
  • We received our ID badges that label us as OMS-I and Student Physicians. We’re “officially” medical students. For some reason I forget this, that I’m being given the privilege to study medicine. It really just feels like college again. I study a significant amount more than I did in college–literally until my bedtime (my soft bedtime is 11 PM)–but I’ve surprisingly made enough time for some low commitment extracurriculars such as Bible study, church, soccer, and maybe even a little CS:GO–none of which occupy more than an 1.5 hours of my day. I’m hoping I can also regularly run in the mornings (because you either have to run really early or in the evening down south lest you desire to run in 95 degrees) and rotate soccer, ultimate frisbee, and basketball each week.
  • Although most of the introductory lectures were of subjects we all had studied extensively previously, the lectures literally covered a few weeks or months worth of undergraduate classes in one hour (Body Compounds, I’m looking at you). We had an awful 7 lecture day on hump day in which my attention was nonexistent for the lecture after lunch and then began to slough off around lecture 6. I can’t wait for more of those days /s
  • I’m doing pretty good with my meals. I prepare a meal for the week on Sunday, and for lunch I’ve been packing either rice, pasta, or a sandwich. It’ll get boring eventually, but hopefully I can find some interesting recipes. I ran across a recipe for a Thai Steak Salad which looked interesting, but I’m not convinced I could make a sustainable amount at a reasonable cost for the week. I also already went through a bag of Sour Patch Kids which is my study food.

LISTED RECORDS:
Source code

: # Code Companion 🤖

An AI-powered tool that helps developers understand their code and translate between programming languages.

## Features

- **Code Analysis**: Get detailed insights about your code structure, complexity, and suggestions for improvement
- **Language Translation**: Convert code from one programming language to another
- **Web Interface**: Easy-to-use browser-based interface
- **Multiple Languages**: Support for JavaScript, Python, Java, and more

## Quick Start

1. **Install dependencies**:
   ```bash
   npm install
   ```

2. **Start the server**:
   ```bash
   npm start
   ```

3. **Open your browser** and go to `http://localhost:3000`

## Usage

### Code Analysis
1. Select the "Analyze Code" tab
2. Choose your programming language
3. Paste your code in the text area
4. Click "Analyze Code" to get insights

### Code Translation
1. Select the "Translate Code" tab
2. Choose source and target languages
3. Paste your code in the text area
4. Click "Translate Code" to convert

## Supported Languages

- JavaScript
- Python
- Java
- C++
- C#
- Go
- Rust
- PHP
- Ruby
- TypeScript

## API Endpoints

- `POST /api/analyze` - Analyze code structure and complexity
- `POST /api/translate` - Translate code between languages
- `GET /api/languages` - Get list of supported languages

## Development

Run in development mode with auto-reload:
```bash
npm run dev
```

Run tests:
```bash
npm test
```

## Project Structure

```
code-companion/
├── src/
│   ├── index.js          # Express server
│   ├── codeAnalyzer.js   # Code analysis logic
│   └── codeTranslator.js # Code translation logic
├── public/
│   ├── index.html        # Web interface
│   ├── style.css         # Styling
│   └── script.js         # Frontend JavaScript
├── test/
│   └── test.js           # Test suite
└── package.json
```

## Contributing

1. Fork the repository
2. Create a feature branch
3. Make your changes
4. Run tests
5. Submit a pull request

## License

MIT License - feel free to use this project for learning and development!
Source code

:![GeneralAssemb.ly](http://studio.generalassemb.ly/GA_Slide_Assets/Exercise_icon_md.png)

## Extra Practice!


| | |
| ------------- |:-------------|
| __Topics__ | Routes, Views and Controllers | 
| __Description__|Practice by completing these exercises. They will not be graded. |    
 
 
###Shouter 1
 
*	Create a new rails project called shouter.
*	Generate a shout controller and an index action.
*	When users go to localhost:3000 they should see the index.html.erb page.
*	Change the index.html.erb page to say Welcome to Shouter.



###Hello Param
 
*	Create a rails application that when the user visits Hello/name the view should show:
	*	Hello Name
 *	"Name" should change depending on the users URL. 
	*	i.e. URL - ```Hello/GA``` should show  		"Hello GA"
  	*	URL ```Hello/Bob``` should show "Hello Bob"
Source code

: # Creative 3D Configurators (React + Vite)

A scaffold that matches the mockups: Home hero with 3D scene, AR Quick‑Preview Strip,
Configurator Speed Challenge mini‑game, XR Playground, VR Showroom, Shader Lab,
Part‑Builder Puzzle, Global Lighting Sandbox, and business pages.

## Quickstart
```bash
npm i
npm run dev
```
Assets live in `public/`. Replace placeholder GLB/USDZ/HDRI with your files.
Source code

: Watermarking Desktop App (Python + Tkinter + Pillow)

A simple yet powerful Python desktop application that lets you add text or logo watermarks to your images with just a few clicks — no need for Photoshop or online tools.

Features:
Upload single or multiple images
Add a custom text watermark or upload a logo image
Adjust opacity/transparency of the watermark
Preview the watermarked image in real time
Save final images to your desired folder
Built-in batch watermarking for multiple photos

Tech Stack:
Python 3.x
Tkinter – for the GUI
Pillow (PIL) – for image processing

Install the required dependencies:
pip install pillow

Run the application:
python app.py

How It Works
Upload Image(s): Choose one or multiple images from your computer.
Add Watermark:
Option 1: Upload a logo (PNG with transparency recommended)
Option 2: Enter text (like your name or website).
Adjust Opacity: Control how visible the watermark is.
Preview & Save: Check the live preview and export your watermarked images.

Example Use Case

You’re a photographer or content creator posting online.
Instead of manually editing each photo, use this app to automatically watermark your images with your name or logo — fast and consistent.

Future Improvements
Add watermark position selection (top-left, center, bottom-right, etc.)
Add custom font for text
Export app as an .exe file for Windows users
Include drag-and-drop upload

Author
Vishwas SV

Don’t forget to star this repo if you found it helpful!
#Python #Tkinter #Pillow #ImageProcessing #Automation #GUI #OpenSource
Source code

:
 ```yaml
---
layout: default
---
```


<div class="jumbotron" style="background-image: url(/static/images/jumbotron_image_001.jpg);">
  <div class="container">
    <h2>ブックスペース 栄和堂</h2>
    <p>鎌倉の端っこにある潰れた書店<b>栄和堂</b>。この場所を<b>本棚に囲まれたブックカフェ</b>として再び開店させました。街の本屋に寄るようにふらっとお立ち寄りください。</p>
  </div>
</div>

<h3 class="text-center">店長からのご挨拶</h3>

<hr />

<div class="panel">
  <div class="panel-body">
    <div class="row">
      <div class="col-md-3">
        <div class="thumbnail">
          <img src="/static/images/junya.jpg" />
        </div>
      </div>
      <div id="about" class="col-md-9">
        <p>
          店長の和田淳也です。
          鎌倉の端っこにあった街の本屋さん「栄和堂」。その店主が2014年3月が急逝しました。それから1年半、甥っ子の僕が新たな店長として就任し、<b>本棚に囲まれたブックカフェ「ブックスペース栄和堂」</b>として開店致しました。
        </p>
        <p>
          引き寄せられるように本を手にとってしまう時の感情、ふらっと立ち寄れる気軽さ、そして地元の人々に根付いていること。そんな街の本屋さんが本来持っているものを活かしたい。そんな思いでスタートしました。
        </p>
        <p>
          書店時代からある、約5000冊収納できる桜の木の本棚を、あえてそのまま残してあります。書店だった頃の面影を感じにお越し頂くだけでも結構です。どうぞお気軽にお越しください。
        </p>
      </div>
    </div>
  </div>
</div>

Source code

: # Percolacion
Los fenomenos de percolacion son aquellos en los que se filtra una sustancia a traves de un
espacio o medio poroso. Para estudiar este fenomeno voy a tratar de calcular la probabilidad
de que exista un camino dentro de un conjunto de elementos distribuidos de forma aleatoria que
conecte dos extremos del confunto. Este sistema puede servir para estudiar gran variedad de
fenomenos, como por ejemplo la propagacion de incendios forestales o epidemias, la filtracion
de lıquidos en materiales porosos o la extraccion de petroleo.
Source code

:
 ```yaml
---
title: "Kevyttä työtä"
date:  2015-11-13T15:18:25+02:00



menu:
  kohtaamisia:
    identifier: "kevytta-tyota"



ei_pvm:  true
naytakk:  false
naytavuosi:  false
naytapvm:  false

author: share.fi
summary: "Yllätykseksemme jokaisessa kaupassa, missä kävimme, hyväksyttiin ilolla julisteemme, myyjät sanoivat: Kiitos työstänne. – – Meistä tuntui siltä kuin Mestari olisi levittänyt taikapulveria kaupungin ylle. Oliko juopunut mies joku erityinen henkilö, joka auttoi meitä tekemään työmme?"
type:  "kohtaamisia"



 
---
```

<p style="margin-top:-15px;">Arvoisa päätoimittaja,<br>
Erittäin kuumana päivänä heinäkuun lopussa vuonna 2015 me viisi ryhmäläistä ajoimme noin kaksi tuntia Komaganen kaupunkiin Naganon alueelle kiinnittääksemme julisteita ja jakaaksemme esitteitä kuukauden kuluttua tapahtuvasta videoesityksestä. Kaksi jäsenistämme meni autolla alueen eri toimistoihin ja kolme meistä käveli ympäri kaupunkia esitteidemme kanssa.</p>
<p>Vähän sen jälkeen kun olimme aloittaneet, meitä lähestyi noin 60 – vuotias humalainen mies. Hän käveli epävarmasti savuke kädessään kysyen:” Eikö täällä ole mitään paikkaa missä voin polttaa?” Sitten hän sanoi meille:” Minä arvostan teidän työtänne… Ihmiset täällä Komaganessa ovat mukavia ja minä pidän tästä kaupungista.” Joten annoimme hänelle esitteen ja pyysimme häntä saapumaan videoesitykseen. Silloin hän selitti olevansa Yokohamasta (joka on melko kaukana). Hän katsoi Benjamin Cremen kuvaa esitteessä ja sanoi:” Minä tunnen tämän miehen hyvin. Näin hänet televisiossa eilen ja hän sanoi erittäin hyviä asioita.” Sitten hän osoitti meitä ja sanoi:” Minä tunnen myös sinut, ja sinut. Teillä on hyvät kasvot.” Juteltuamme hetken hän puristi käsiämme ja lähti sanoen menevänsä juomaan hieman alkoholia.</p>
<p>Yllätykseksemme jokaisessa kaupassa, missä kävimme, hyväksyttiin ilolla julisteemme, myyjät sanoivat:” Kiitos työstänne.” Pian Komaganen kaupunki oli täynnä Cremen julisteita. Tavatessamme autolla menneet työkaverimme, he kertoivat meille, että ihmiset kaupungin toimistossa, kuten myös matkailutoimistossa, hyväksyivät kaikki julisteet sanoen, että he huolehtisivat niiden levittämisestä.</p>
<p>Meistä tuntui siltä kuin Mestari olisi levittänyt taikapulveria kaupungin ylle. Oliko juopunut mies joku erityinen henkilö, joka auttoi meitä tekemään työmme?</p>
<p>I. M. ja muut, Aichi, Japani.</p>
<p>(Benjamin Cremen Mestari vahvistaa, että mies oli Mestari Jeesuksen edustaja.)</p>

PROBLEM 1:
For each statement about the medical student's post, say yes or no, and quote the words from the post that decide it.
(a) The writer's soft bedtime is 11 PM.
(b) The writer packs soup for lunch.
(c) Sour Patch Kids are the writer's study food.
PROBLEM 2: In the medical student's post, on which day does the writer prepare a meal for the week?
PROBLEM 3: Continue the medical student's post from the end of its last sentence.
These rows were taken from a different source.

ANSWER 1:
(a) Yes: "my soft bedtime is 11 PM"
(b) No: "for lunch I’ve been packing either rice, pasta, or a sandwich"
(c) Yes: "a bag of Sour Patch Kids which is my study food"

ANSWER 2: On Sunday.

ANSWER 3:
  • A classmate and I were paired with our mentor, an OMS-II. The mentor program is representative of the collegiate atmosphere at my school. The second year class has been incredibly friendly and gracious; they want us to succeed. For some reason I thought the classes would be segregated just because we’re naturally at different stages of school, but this has not been the case at all. I definitely want to pay this forward when I reach second year status.
  • We met our “first patient” (i.e. cadaver) on Friday. For whatever reason that wasn’t remarkable for me, and I’m guessing that was because I generally hate labs (undergraduate Chemistry labs, I’m looking at you). However, as I’ve been studying this past weekend, having dissected the muscles, nerves, and arteries is actually helping me retain some of the information I need to know for anatomy. I get to dissect next week, and I’m not really looking forward to it.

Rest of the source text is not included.